Simple harmonic motion and diatomic molecules

[endeavor]

Homework Statement

In some diatomic molecules, the force each atom exerts on the other can be approximated by F = -C/r² + D/r³, where r is the atomic separation and C and D are positive constants. Let delta r = r - r₀ be a small displacement from equilibrium, where delta r << r₀. Show that for such small displacements, the motion is approximately simple harmonic, and determine the force constant. Thirdly, what is the period of such motion?

Homework Equations

The Attempt at a Solution

I have no idea where to start...

 

[christianjb]

Start by finding r0.

 

[endeavor]

r₀ = D/C. Now what?

 

[christianjb]

For simple harmonic motion, the restoring force is proportional to the displacement. Can you show that to be true in your system?

 

[endeavor]

I'm not sure how to do that... How would I plug in delta r? Do I need to use the equation F = -GMm/r²?

 

[christianjb]

I'm not sure how to do that... How would I plug in delta r? Do I need to use the equation F = -GMm/r²?

Uh- you can neglect gravitational interaction for molecules!

You could try a Taylor series expansion in delta r

Edit:

For simple harmonic motion you need to show that F=-k (r-r0) for small values of (r-r0). The problem then is to find k at r-r0, which you can do pretty much by direct substitution into the force equation.

 

[endeavor]

What does a Taylor series expansion mean? Not too long ago, I learned about Taylor series, and they're still a little fuzzy in my memory.
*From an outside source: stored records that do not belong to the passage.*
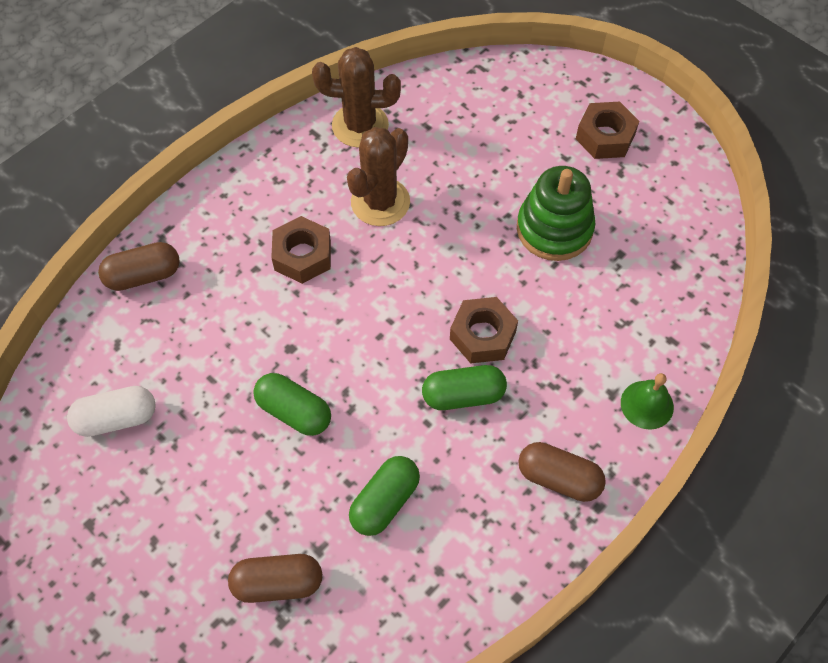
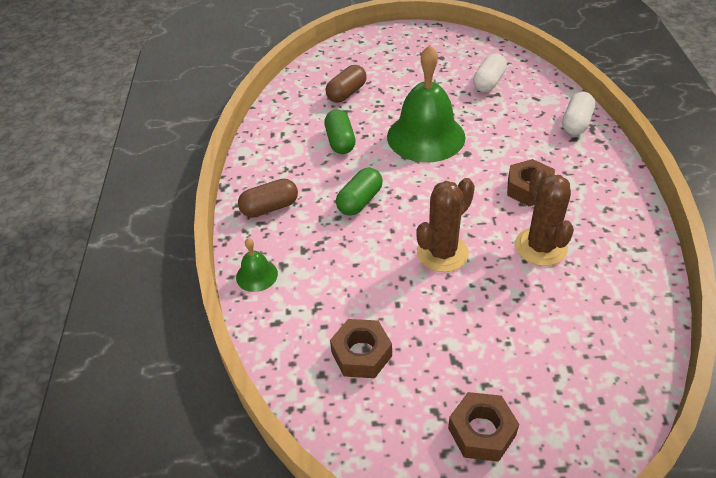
camera: 135 degrees right, 15 degrees down
(143, 275) = (576, 123): brown capsule -> white capsule
(294, 411) = (426, 136): green capsule -> green bell
(360, 125) = (628, 277): brown cactus -> brown cactus (442, 253)
(482, 335) = (386, 233): brown nut -> brown nut (361, 354)
(554, 229) = (425, 325): green stacking toy -> none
I feel pretty dumb, because everything you say I seem to have questions about how to do it ...

F = -C/r² + D/r³ = -k * (r - r₀)
solving for k,
k = 1/(r - r₀) * (C/r² - D/r³)
... I think I need to do the first part... k shouldn't depend on r...

 

[christianjb]

F=-C/r^2+D/r^3

At r=r_0

F=F(r=r_0)+\frac{dF}{dr} (r-r0)+1/2 \frac{d^2F}{dr^2} (r-r_0)^2+...

where the derivatives are evaluated at r=r_0
The first term should be zero at r=r_0, because you're at a minimum.

F(r=r_0)=0

The largest term is then the second term, which is proportional to r-r_0

 

[endeavor]

use open bracket, then "tex", then close bracket

 

[christianjb]

OK, I just about got those eqns working.

You'll need to understand the Taylor series first.

This is the way I think about it.

imagine that a function f(x) can be written as a power series in x about x=0

f(x)=A_0 +A_1 x+A_2 x^2+A_3 x^3 +...

Then you can find the constants A_0,A_1,A_2... from repeated differentiation.

Finding A0 is the easiest

f(x=0)=A_0

because, when x=0 all the other terms are zero.

Next, find A1

df(x)/dx=A_1+2A_2x+3A_3x^2+...
So, at x=0
\frac{df(x)}{dx} (x=0)=A_1

Then find A2

\frac{d^2f(x)}{dx^2}=2A_2+6A_3x+24A_4x^2+...

When x=0
\frac{d^2f(x)}{dx^2}(x=0)=2A_2

And so on.

You now substitute in the values of A0,A1,A2 etc to get
f(x)=f(0)+\frac{df}{dx} x +1/2 \frac{d^2f}{dx^2} x^2+1/6 \frac{d^2 f}{dx^3} x^3+...

where the derivatives are evaluated at (x=0)

 

[christianjb]

OK, let me know if you understand the above Taylor series expansion.

 

[endeavor]

Yeah, I think so.

So do I just say that for small displacements, F is approximately equal to that first term, which is proportional to r - r₀?

 

[christianjb]

Yeah, I think so.

So do I just say that for small displacements, F is approximately equal to that first term, which is proportional to r - r₀?

yes, that's the way I would do it.

 

[endeavor]

Then F = - C⁴/D³ * (r - r₀).
k = C⁴/D³
T = 2 pi * square root of (m/k), but what's m?

 

[christianjb]

Then F = - C⁴/D³ * (r - r₀).
k = C⁴/D³
T = 2 pi * square root of (m/k), but what's m?

You don't seem to have been provided with the mass, so just give the general expression you derived. That should be fine.